Doch die Bedeutung von Pankoks Wirken weist über diesen zeitgeschichtlichen Kontext hinaus. Während Darstellungen von Sinti und Roma in der bildenden Kunst oft von tief verwurzelten Stereotypen oder exotisch-romantischen Projektionen überlagert sind, lässt Otto Pankok die von ihm porträtierten Menschen in ihrer Individualität und in ihrer unbedingten Würde hervortreten. Es ist nicht zuletzt diese von Empathie und Respekt geprägte Haltung des Künstlers gegenüber seinen Modellen, die den einzigartigen Rang der gezeigten Werke ausmacht.

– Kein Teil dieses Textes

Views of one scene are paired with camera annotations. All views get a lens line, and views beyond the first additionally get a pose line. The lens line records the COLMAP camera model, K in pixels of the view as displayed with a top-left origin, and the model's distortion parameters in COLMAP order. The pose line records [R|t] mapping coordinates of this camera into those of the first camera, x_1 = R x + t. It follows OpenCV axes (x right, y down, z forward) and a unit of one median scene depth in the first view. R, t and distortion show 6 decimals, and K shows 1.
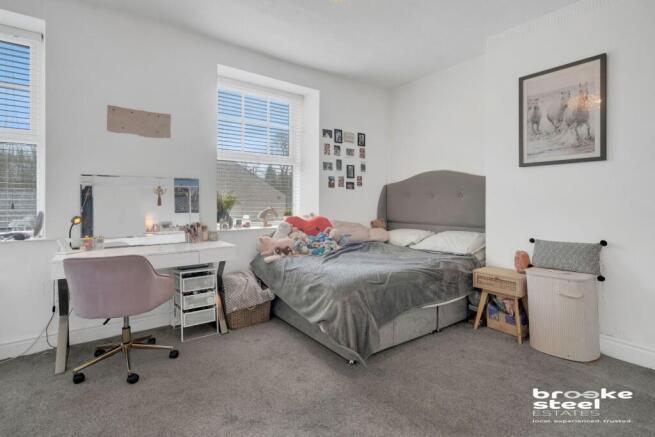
lens RADIAL K [[322.0, 0, 327.1], [0, 322.0, 201.4], [0, 0, 1]] dist [0.000169, 0.000226]
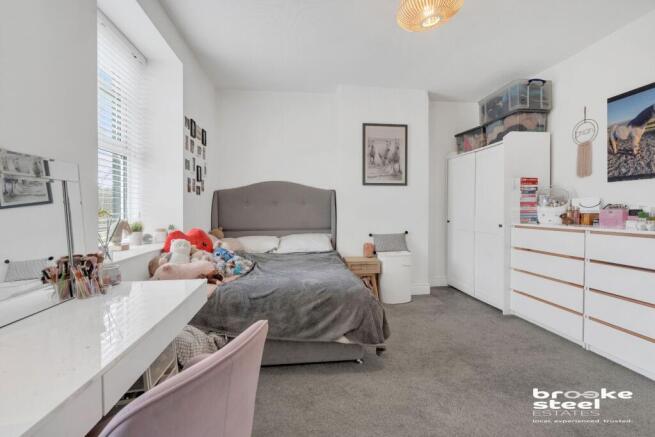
lens RADIAL K [[301.1, 0, 325.7], [0, 301.1, 212.4], [0, 0, 1]] dist [-0.001274, 0.000531]
pose [[0.486796, -0.014770, 0.873391, -0.687548], [0.000282, 0.999860, 0.016752, -0.006991], [-0.873516, -0.007909, 0.486731, 0.501029]]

Ergänzend wurden Fotos und Schriftstücke aus dem Nachlass des Künstlers präsentiert, die seine enge persönliche Beziehung zu den Düsseldorfer Sinti und seinen unermüdlichen Einsatz für die Überlebenden des Holocausts dokumentieren. Die Ausstellung wollte Pankok nicht nur als einen bedeutenden deutschen Künstler des 20. Jahrhunderts würdigen, sondern zugleich sein beispielloses menschliches Engagement für die Minderheit der Sinti und Roma zeigen.